For generations the village was known as Kermetes, or Germe in Turkish. But in the wake of Greek-Turkish conflict in Cyprus, its name was changed to Platania in 1964 and the Turkish school became a Greek national school.

And yet the village has lost none of its Oriental charm and mystique. Many of the houses look like houses in once-Turkish villages in Crete, and the square, with its working Ottoman fountain, is surrounded by tavernas run by local Turks, serving traditional Turkish fare, including Arap, Moustafa and Neriman, Gin’s Corner and Serif.

Ali Karavezer (35), who helps run Serif, his father’s restaurant on the square, recalls more difficult times. After uncles and aunts migrated to Bodrum, Kusadasi and Smyrna (Izmir), his father considered sending the young Ali to Turkey, and later as an 18-year-old conscript he was sent to the farthest corners of Greece.
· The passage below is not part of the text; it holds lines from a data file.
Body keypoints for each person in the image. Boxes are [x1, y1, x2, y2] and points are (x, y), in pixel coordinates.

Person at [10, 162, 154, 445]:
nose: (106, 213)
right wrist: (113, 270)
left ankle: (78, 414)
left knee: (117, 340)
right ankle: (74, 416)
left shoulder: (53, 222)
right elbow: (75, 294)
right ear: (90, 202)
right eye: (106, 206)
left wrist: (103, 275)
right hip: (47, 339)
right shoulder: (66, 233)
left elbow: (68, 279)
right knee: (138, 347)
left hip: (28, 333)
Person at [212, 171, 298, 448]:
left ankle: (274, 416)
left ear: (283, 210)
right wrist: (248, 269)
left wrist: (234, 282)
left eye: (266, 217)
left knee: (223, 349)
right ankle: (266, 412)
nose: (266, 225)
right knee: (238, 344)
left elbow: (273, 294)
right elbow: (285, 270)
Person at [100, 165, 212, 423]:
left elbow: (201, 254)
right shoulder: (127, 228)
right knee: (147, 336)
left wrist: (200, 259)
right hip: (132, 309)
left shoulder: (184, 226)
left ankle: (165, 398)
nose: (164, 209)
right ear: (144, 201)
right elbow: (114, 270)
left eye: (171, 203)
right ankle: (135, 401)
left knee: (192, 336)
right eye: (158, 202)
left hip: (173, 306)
His fellow islanders, who were Greek Orthodox, were allowed to stay closer to home.

“Now I don’t think we have many problems,” he says, as we watch army trucks on manoeuvre making their way through the narrow streets. “Things are getting better. This year was really good,” he says, and gives the credit for many of the changes to the Prime Minister, Costas Simitis. In recent months, his aunt was able to return from Bodrum to Platania to visit her 92-year-old mother for the first time in 12 years.

He says his family has lived on Kos for 1,000 years. Today his many Greek friends no longer see him as a Turk and “few people from Kos see us as second-category people”. A banner for Galatasaray hangs in the house, but Ali supports the Greek team Panathanaikos – the only point of disagreement with his closest friend, Niko, a Greek Orthodox who supports Olympiakos.
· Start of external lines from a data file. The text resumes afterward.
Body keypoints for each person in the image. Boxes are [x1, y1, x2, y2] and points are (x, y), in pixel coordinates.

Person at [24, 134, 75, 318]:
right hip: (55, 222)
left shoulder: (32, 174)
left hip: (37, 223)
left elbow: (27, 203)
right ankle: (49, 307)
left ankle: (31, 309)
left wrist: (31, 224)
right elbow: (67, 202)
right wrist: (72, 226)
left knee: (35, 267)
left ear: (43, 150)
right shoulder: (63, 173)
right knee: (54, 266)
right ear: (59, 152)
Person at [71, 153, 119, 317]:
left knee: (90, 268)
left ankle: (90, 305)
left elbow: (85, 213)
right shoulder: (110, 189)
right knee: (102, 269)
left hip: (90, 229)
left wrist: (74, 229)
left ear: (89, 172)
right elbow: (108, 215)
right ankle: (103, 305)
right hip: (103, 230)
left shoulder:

In a side street, the parish priest of Aghios Athanasios sits outside his church in the summer sun while the imam climbs the minaret of the mosque to call out the mid-afternoon prayers.
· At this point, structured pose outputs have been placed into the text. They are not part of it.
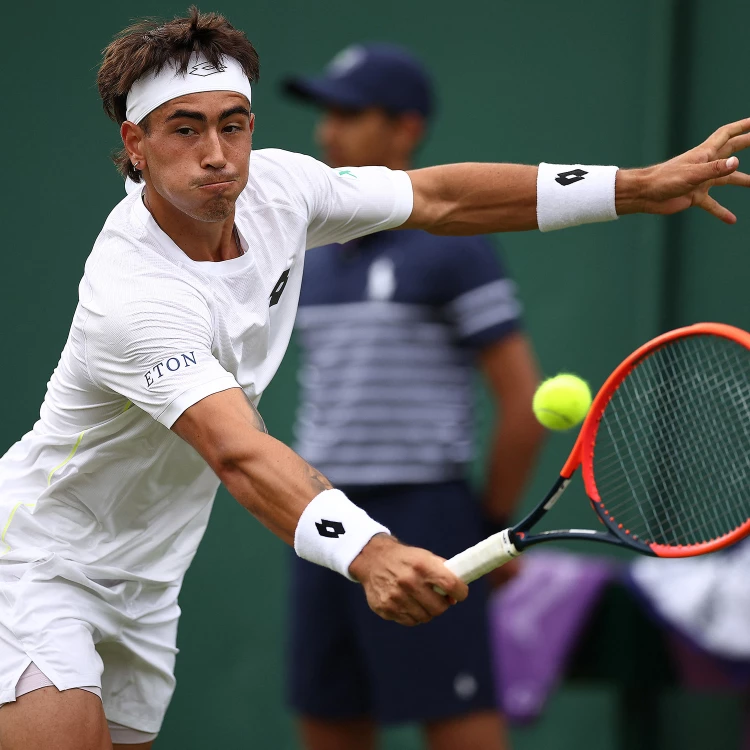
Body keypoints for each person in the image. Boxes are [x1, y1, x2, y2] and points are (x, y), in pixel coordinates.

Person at [0, 8, 748, 750]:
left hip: (148, 582)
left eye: (234, 123)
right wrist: (374, 551)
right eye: (185, 128)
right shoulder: (136, 297)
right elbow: (237, 451)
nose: (218, 153)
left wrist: (635, 185)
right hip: (39, 559)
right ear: (136, 144)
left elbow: (439, 198)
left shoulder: (281, 192)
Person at [282, 43, 545, 750]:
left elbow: (522, 402)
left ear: (405, 130)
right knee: (328, 719)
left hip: (430, 513)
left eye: (349, 113)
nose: (326, 133)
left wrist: (489, 523)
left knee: (460, 726)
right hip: (323, 515)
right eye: (324, 114)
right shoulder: (309, 249)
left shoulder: (453, 247)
Down the hill, on the way back into Kos, the Muslim cemetery is an oasis of quiet, with neat graves shaded by strong plane trees. The older, Ottoman-era graves are marked by traditional, tall, slender gravestones, leaning in rows against each other, carved with inscriptions in the traditional Arabic-style Turkic script and capped with turbans, dated according to the Islamic calendar.

But the newer graves have surprisingly modern stones, with their names carved, surprisingly, in neither Ottoman nor Greek letters, but in the modern Roman alphabet, and the dates following the Western calendar.

Dotted among the graves are a few unexpected symbols: the star and crescent which serves as both a Muslim and Turkish symbol; or a photograph of the deceased (an unthinkable grave decoration in many Muslim societies).

A few fields farther down, the gates of the Jewish cemetery are locked. The last remaining Jew of Kos was buried here about 10 years ago. He was the only Koan Jew to survive the transportation of the local community, along with the Jews of Rhodes, to Auschwitz in 1944.

Back in Kos, close to the ancient Agora, the former synagogue is a beautiful Art Deco building, but it has been disused since 1944 and stands locked in bleak isolation in the midst of the bustle of “Bar Street”. The prospect for future generations of Muslims on Kos looks more promising.